## [TASK GOAL]
Copy the rows from the line with "Pictured in the photo that follows: a water" up to and including the line with "Indicated value: 4684 (kWh)", substituting "seen from the front" for every "photographed straight on" and keeping everything else the same. Give only those lines, and leave out the pictures.

======== RECORD EXCERPTS

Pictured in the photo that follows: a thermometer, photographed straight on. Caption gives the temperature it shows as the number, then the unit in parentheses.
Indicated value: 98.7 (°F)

================
======== RECORD EXCERPTS

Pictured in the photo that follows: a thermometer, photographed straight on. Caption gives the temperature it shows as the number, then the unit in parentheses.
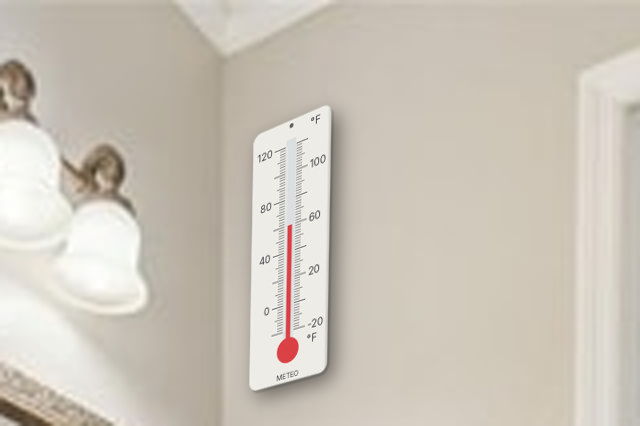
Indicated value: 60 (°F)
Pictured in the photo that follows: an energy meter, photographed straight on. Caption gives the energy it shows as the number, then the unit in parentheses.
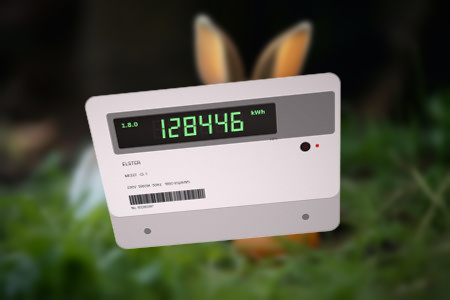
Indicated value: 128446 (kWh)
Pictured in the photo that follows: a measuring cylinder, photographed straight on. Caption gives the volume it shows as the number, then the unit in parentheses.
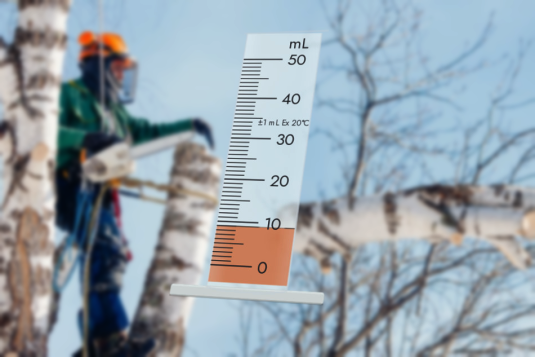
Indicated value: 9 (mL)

================
======== RECORD EXCERPTS

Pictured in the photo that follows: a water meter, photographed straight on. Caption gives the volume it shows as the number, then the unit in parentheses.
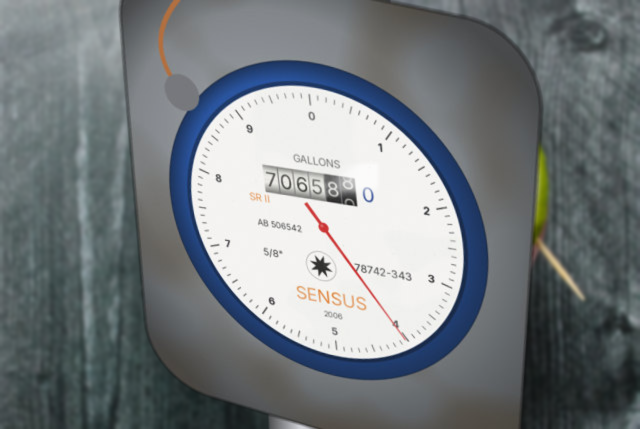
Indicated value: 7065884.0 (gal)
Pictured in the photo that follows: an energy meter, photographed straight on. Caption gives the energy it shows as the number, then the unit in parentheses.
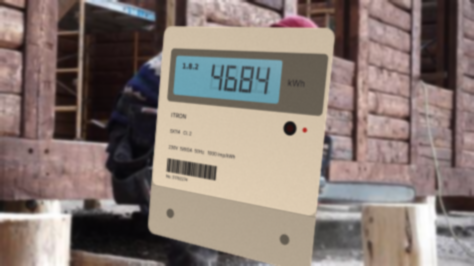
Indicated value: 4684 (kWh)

================

## [REPLY TO THE TASK]
Pictured in the photo that follows: a water meter, seen from the front. Caption gives the volume it shows as the number, then the unit in parentheses.
Indicated value: 7065884.0 (gal)
Pictured in the photo that follows: an energy meter, seen from the front. Caption gives the energy it shows as the number, then the unit in parentheses.
Indicated value: 4684 (kWh)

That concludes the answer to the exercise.